# Where can I get a 54mm naked PF for DTP?



## JimBean1 (Apr 11, 2016)

I know there are several older posts kicking around about 54mm naked portafilters but ive not seen anything conclusive about how to get one. I don't have the capacity to do the manual change to a normal pf but i'm aware some people have done it.

So does anyone know either where I can get one or anyone who can make the change to a spare if I was to buy one?


----------



## benjbob (Apr 25, 2016)

When you know please let me know, at this rate im going to get a new one and mod it myself


----------



## holdtheonions (May 5, 2016)

All I can say is drilling one is a bear if you don't have the right bit. I used a diamond tipper I already had in the bin and easily took over an hour to work through it. But I didn't have to buy a new bit ;-)


----------



## benjbob (Apr 25, 2016)

@holdtheonions hi, so am i right in thinking that drill then bore round in a circle?


----------



## holdtheonions (May 5, 2016)

benjbob said:


> @holdtheonions hi, so am i right in thinking that drill then bore round in a circle?


Sorry, I used "bit" generically, I actually meant a diamond hole saw that I had used previously for drilling a hole in ceramic tile for a shower head. Cut through ceramic like butter, but cut through the steel portafilter like I was using a butter knife. That said, it did make it through...eventually, with plenty of grit left over, and they are far cheaper than carbide. Other thought, I don't know if a carbide tipped hole saw would get all the way through or not, so could get costly if need several to do the job, I don't know the answer. Might be worthwhile to visit a machinist forum and get some feedback there before buying something, unless someone here can speak to it.

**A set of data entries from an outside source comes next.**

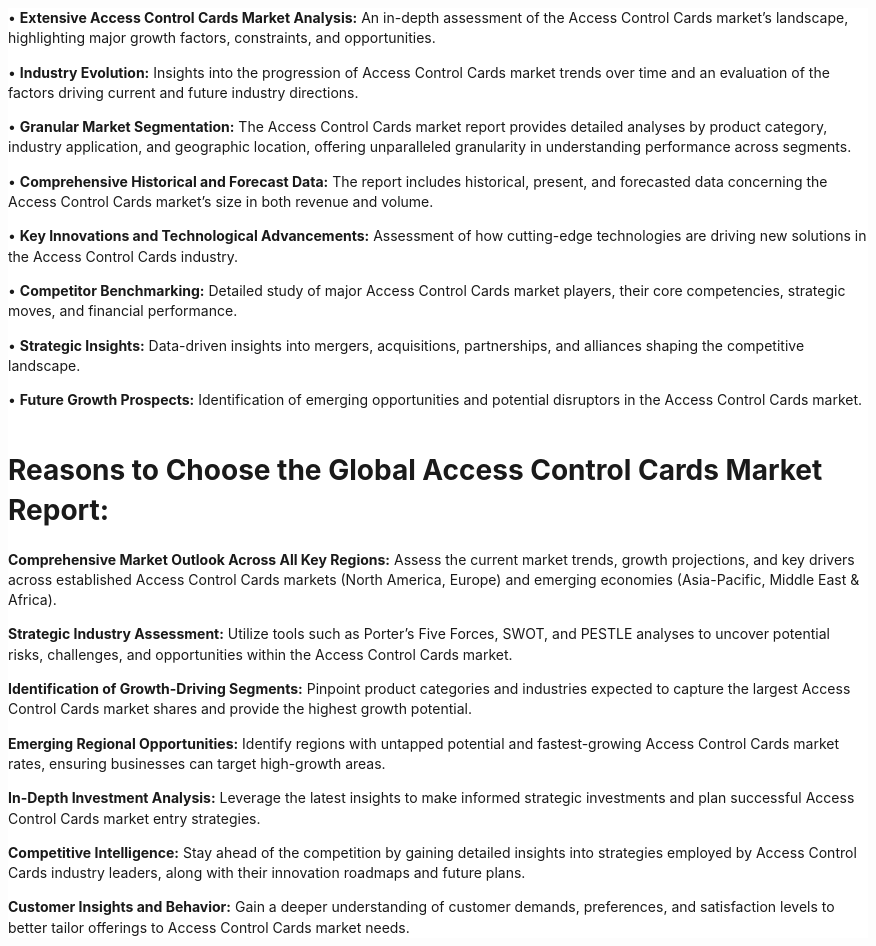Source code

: • <strong>Extensive Access Control Cards Market Analysis:</strong> An in-depth assessment of the Access Control Cards market’s landscape, highlighting major growth factors, constraints, and opportunities.

• <strong>Industry Evolution:</strong> Insights into the progression of Access Control Cards market trends over time and an evaluation of the factors driving current and future industry directions.

• <strong>Granular Market Segmentation:</strong> The Access Control Cards market report provides detailed analyses by product category, industry application, and geographic location, offering unparalleled granularity in understanding performance across segments.

• <strong>Comprehensive Historical and Forecast Data:</strong> The report includes historical, present, and forecasted data concerning the Access Control Cards market’s size in both revenue and volume.

• <strong>Key Innovations and Technological Advancements:</strong> Assessment of how cutting-edge technologies are driving new solutions in the Access Control Cards industry.

• <strong>Competitor Benchmarking:</strong> Detailed study of major Access Control Cards market players, their core competencies, strategic moves, and financial performance.

• <strong>Strategic Insights:</strong> Data-driven insights into mergers, acquisitions, partnerships, and alliances shaping the competitive landscape.

• <strong>Future Growth Prospects:</strong> Identification of emerging opportunities and potential disruptors in the Access Control Cards market.

# <strong>Reasons to Choose the Global Access Control Cards Market Report:</strong>

<strong>Comprehensive Market Outlook Across All Key Regions:</strong>
Assess the current market trends, growth projections, and key drivers across established Access Control Cards markets (North America, Europe) and emerging economies (Asia-Pacific, Middle East & Africa).

<strong>Strategic Industry Assessment:</strong>
Utilize tools such as Porter’s Five Forces, SWOT, and PESTLE analyses to uncover potential risks, challenges, and opportunities within the Access Control Cards market.

<strong>Identification of Growth-Driving Segments:</strong>
Pinpoint product categories and industries expected to capture the largest Access Control Cards market shares and provide the highest growth potential.

<strong>Emerging Regional Opportunities:</strong>
Identify regions with untapped potential and fastest-growing Access Control Cards market rates, ensuring businesses can target high-growth areas.

<strong>In-Depth Investment Analysis:</strong>
Leverage the latest insights to make informed strategic investments and plan successful Access Control Cards market entry strategies.

<strong>Competitive Intelligence:</strong>
Stay ahead of the competition by gaining detailed insights into strategies employed by Access Control Cards industry leaders, along with their innovation roadmaps and future plans.

<strong>Customer Insights and Behavior:</strong>
Gain a deeper understanding of customer demands, preferences, and satisfaction levels to better tailor offerings to Access Control Cards market needs.
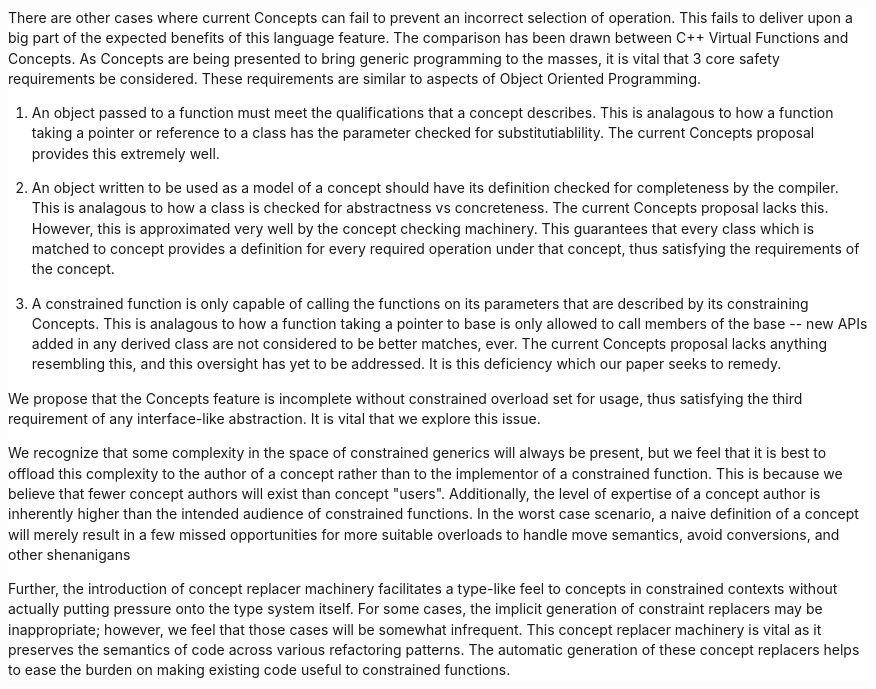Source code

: There are other cases where current Concepts can fail to prevent an incorrect selection of operation.
This fails to deliver upon a big part of the expected benefits of this language feature.  The comparison has
been drawn between C++ Virtual Functions and Concepts.  As Concepts are being presented to bring generic
programming to the masses, it is vital that 3 core safety requirements be considered.  These requirements
are similar to aspects of Object Oriented Programming.

1. An object passed to a function must meet the qualifications that a concept describes.  This is
   analagous to how a function taking a pointer or reference to a class has the parameter checked for
   substitutiablility.  The current Concepts proposal provides this extremely well.

2. An object written to be used as a model of a concept should have its definition checked for completeness
   by the compiler.  This is analagous to how a class is checked for abstractness vs concreteness.
   The current Concepts proposal lacks this.  However, this is approximated very well by the concept
   checking machinery.  This guarantees that every class which is matched to concept provides a definition
   for every required operation under that concept, thus satisfying the requirements of the concept.

3. A constrained function is only capable of calling the functions on its parameters that are described by
   its constraining Concepts.  This is analagous to how a function taking a pointer to base is only allowed
   to call members of the base -- new APIs added in any derived class are not considered to be better
   matches, ever.  The current Concepts proposal lacks anything resembling this, and this oversight has yet
   to be addressed.  It is this deficiency which our paper seeks to remedy.

We propose that the Concepts feature is incomplete without constrained overload set for usage, thus satisfying
the third requirement of any interface-like abstraction.  It is vital that we explore this issue.

We recognize that some complexity in the space of constrained generics will always be present, but we feel
that it is best to offload this complexity to the author of a concept rather than to the implementor of a
constrained function.  This is because we believe that fewer concept authors will exist than concept "users".
Additionally, the level of expertise of a concept author is inherently higher than the intended audience
of constrained functions.  In the worst case scenario, a naive definition of a concept will merely result
in a few missed opportunities for more suitable overloads to handle move semantics, avoid conversions,
and other shenanigans

Further, the introduction of concept replacer machinery facilitates a type-like feel to concepts in
constrained contexts without actually putting pressure onto the type system itself.  For some cases,
the implicit generation of constraint replacers may be inappropriate; however, we feel that those cases
will be somewhat infrequent.  This concept replacer machinery is vital as it preserves the semantics of code
across various refactoring patterns.  The automatic generation of these concept replacers helps to ease
the burden on making existing code useful to constrained functions.
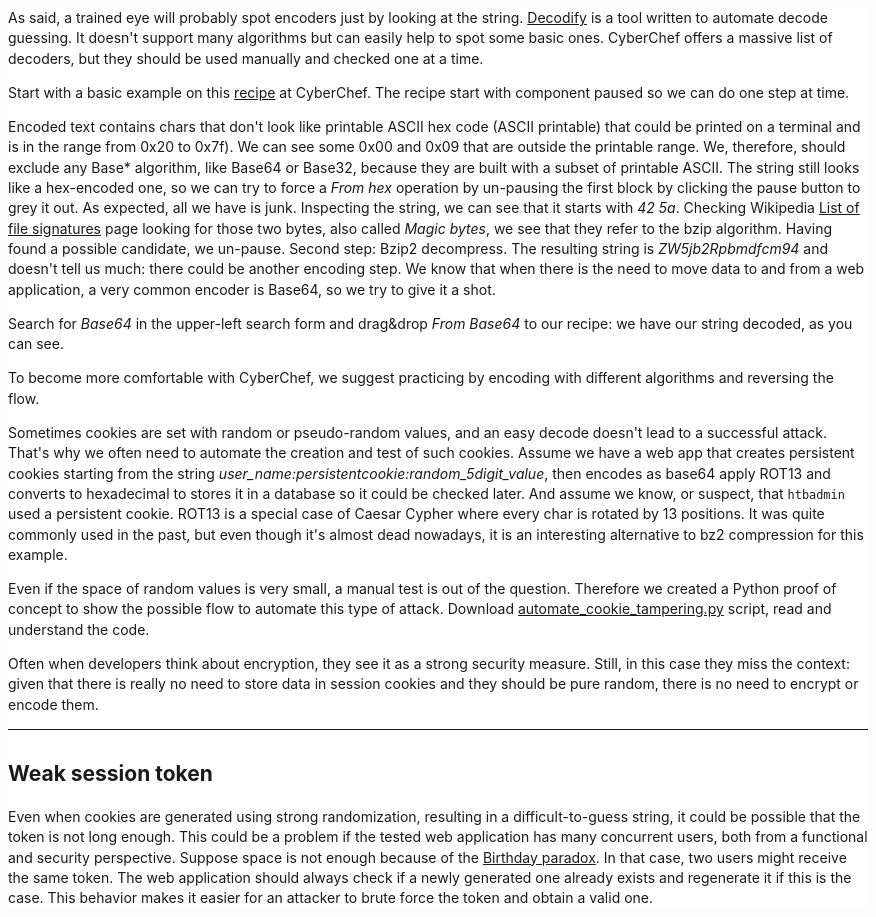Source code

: As said, a trained eye will probably spot encoders just by looking at the string. [Decodify](https://github.com/s0md3v/Decodify) is a tool written to automate decode guessing. It doesn't support many algorithms but can easily help to spot some basic ones. CyberChef offers a massive list of decoders, but they should be used manually and checked one at a time.

Start with a basic example on this [recipe](https://gchq.github.io/CyberChef/#recipe=From_Hex('Auto'/breakpoint)Bzip2_Decompress(false/breakpoint)&input=NDI1YTY4MzkzMTQxNTkyNjUzNTkwOWExYWM0NDAwMDAwMzBiODAxNjIwMTA5MDFkMTI0MDAwMjAwMDIyODY0ZjQ4M2RhYTEwMDAwMmE1MzlkYTYwOGYwY2Y4YmI5MjI5YzI4NDgwNGQwZDYyMjA) at CyberChef. The recipe start with component paused so we can do one step at time.

Encoded text contains chars that don't look like printable ASCII hex code (ASCII printable) that could be printed on a terminal and is in the range from 0x20 to 0x7f). We can see some 0x00 and 0x09 that are outside the printable range. We, therefore, should exclude any Base\* algorithm, like Base64 or Base32, because they are built with a subset of printable ASCII. The string still looks like a hex-encoded one, so we can try to force a _From hex_ operation by un-pausing the first block by clicking the pause button to grey it out. As expected, all we have is junk. Inspecting the string, we can see that it starts with _42 5a_. Checking Wikipedia [List of file signatures](https://en.wikipedia.org/wiki/List_of_file_signatures) page looking for those two bytes, also called _Magic bytes_, we see that they refer to the bzip algorithm. Having found a possible candidate, we un-pause. Second step: Bzip2 decompress. The resulting string is _ZW5jb2Rpbmdfcm94_ and doesn't tell us much: there could be another encoding step. We know that when there is the need to move data to and from a web application, a very common encoder is Base64, so we try to give it a shot.

Search for _Base64_ in the upper-left search form and drag&drop _From Base64_ to our recipe: we have our string decoded, as you can see.

To become more comfortable with CyberChef, we suggest practicing by encoding with different algorithms and reversing the flow.

Sometimes cookies are set with random or pseudo-random values, and an easy decode doesn't lead to a successful attack. That's why we often need to automate the creation and test of such cookies. Assume we have a web app that creates persistent cookies starting from the string _user\_name:persistentcookie:random\_5digit\_value_, then encodes as base64 apply ROT13 and converts to hexadecimal to stores it in a database so it could be checked later. And assume we know, or suspect, that `htbadmin` used a persistent cookie. ROT13 is a special case of Caesar Cypher where every char is rotated by 13 positions. It was quite commonly used in the past, but even though it's almost dead nowadays, it is an interesting alternative to bz2 compression for this example.

Even if the space of random values is very small, a manual test is out of the question. Therefore we created a Python proof of concept to show the possible flow to automate this type of attack. Download [automate\_cookie\_tampering.py](https://academy.hackthebox.com/storage/modules/80/scripts/automate_cookie_tampering_py.txt) script, read and understand the code.

Often when developers think about encryption, they see it as a strong security measure. Still, in this case they miss the context: given that there is really no need to store data in session cookies and they should be pure random, there is no need to encrypt or encode them.

* * *

## Weak session token

Even when cookies are generated using strong randomization, resulting in a difficult-to-guess string, it could be possible that the token is not long enough. This could be a problem if the tested web application has many concurrent users, both from a functional and security perspective. Suppose space is not enough because of the [Birthday paradox](https://en.wikipedia.org/wiki/Birthday_problem). In that case, two users might receive the same token. The web application should always check if a newly generated one already exists and regenerate it if this is the case. This behavior makes it easier for an attacker to brute force the token and obtain a valid one.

I think I understand what you are saying though, and honestly don't know if that would be easier or not. You might start by trying to drill a hole on the inside of the portafilter midway between the spout and wall and see how easy/difficult it is to drill with what you have, then go to plan B if too difficult. Added benefit being if you decide not to proceed further then the outside won't be monkeyed up.


----------



## ashcroc (Oct 28, 2016)

Might be worth checking out local machine shops for prices. Would be alot easier with a drill press or possibly even a lathe.


----------



## benjbob (Apr 25, 2016)

I may be able to find a cheap portable to give it a test







i have diamond tipped drill set for stainless so hmmmmm might have to just wait and see


----------



## jimbocz (Jun 5, 2015)

I can't wait for their to be enough DTPs out there that we start to get third party parts and accessories. Apart from a naked PF, I'd like to see a high quality tamper that is designed to fit in the holder just like the stock tamper.

I'd also like to see a drip tray that takes up the space currently occupied by the hidden bits and bobs tray. My drip tray is always filling up and then spilling yucky water into the hidden drawer and making a mess. I'd be happy to lose the hidden drawer and have a drip tray that's two or three times the size. It should be simple enough to make.


----------



## benjbob (Apr 25, 2016)

I would happily sacrifice that little tray at the back ha, maybe we should put it to the makers


----------